* [Work request]: In the release notes for the Spark preview runtime, which Scala version does the release ship with?

* [Text block]:

- Opening Delimiter -

AWS runtime for Apache Spark (emr-spark-8.0-preview)
The following table lists the application versions available with AWS runtime for Apache Spark (emr-spark-8.0-preview).
| Application | Version |
|---|---|
| Spark | 4.0.1-amzn-0 |
AWS runtime for Apache Spark (emr-spark-8.0-preview) release notes
-
Preview release – This is a preview release of
AWS runtime for Apache Sparkfeaturing Apache Spark 4.0.1. This preview is available on EMR Serverless only. -
Regional Availability - This preview release is available in all AWS Regions where EMR Serverless is available, except China and AWS GovCloud (US) regions.
-
Application version information - This release ships with the following application versions:
-
AWS SDK for Java 2.35.5, 1.12.792
-
Python 3.9, 3.11, 3.12
-
Scala 2.13.16
-
AmazonCloudWatchAgent 1.300034.0-amzn-0
-
Delta 4.0.0-amzn-0-spark
-
Iceberg 1.10.0-amzn-spark-0
-
This release ships with Amazon Corretto 17 (built on OpenJDK) by default for applications that support Corretto 17 (JDK 17).
-
-
Preview limitations - The following capabilities are not available in this preview release:
-
Interactive and Integration Features: SageMaker Unified Studio, EMR Studio integration, Spark Connect, Livy, and JupyterEnterpriseGateway are not supported.
-
Table Formats and Access Control: Hudi, Delta Universal Format, and fine-grained access control (FGAC) with row-level or column-level filtering and DDL/DML operators are not supported.

- Closing Delimiter -

* [Listed entries]:
- Opening Delimiter -

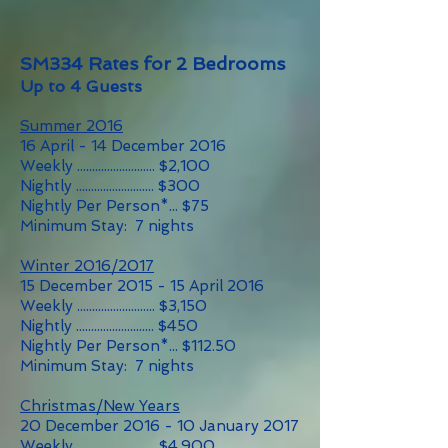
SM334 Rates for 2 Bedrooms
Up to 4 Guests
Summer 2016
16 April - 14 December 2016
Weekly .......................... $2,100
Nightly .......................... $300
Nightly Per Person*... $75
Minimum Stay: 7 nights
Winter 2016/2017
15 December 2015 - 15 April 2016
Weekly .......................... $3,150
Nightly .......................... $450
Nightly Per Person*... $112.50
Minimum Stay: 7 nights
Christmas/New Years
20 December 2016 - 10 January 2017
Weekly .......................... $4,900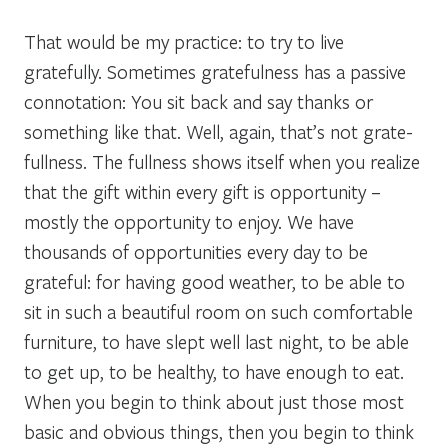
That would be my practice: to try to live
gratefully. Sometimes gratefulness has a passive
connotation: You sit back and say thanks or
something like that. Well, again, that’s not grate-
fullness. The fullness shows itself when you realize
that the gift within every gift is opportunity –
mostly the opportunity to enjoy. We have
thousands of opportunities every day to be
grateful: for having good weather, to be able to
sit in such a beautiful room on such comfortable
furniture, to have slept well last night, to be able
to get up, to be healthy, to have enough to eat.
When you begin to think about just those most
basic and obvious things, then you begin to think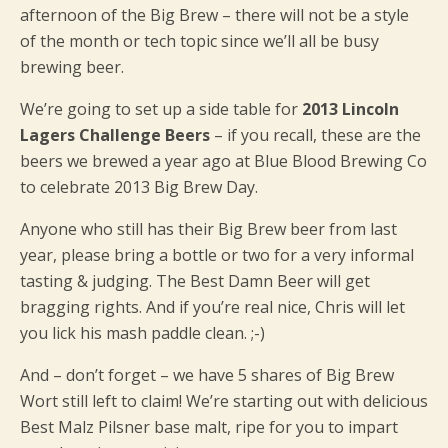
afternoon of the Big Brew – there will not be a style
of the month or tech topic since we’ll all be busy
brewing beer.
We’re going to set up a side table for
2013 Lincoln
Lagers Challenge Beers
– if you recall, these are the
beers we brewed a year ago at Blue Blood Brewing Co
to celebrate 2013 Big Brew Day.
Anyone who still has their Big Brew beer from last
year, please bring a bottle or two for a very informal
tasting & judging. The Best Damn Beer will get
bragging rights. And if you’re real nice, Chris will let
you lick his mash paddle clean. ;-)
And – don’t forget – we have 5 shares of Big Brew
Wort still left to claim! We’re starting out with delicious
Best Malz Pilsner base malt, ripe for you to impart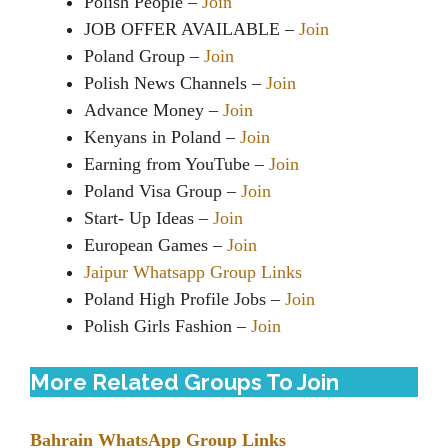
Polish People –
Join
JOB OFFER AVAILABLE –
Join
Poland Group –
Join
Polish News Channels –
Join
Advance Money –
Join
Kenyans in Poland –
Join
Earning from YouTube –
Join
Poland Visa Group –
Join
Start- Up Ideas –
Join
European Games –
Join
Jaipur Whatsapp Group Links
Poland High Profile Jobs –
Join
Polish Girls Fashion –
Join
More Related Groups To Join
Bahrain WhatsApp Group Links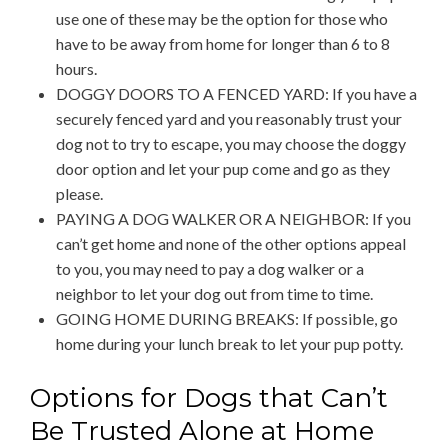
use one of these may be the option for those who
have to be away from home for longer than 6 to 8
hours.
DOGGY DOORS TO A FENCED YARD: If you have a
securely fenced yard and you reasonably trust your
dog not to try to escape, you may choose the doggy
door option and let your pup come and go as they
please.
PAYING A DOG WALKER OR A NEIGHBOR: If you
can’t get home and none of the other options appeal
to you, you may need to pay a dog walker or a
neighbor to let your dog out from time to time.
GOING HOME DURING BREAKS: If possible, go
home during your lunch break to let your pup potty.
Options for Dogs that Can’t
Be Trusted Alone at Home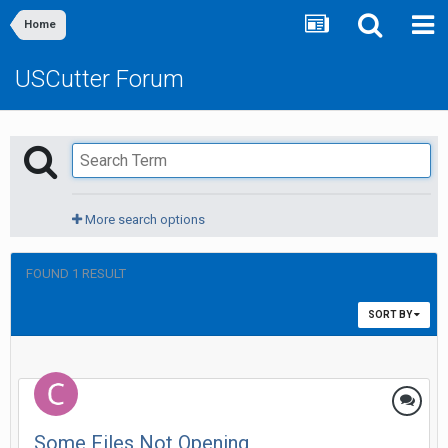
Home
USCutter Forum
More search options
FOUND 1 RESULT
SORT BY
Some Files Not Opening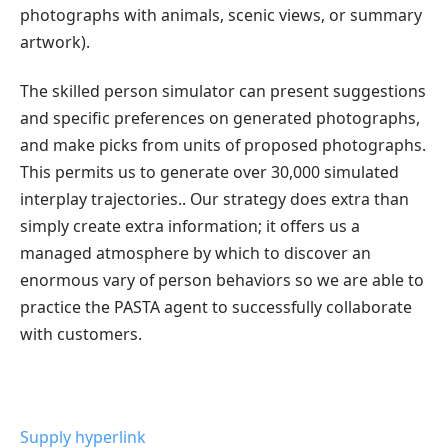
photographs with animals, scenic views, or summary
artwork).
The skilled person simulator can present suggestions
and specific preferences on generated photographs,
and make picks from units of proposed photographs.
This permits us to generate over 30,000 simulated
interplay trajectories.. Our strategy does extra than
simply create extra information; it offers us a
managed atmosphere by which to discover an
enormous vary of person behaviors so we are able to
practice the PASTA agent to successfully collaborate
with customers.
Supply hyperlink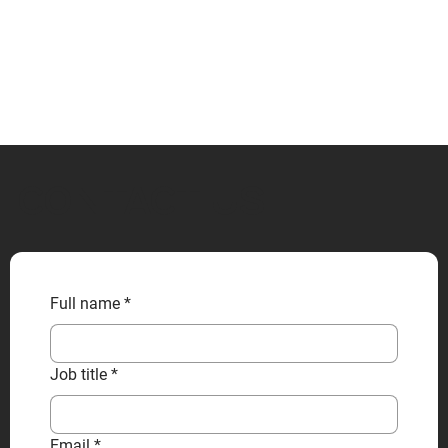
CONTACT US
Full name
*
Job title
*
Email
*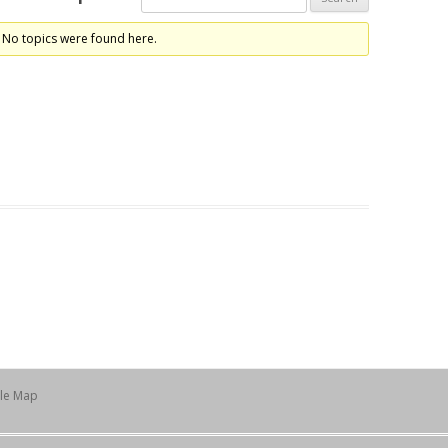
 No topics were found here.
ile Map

- Closing Delimiter -

* [Written answer]: Scala 2.13.16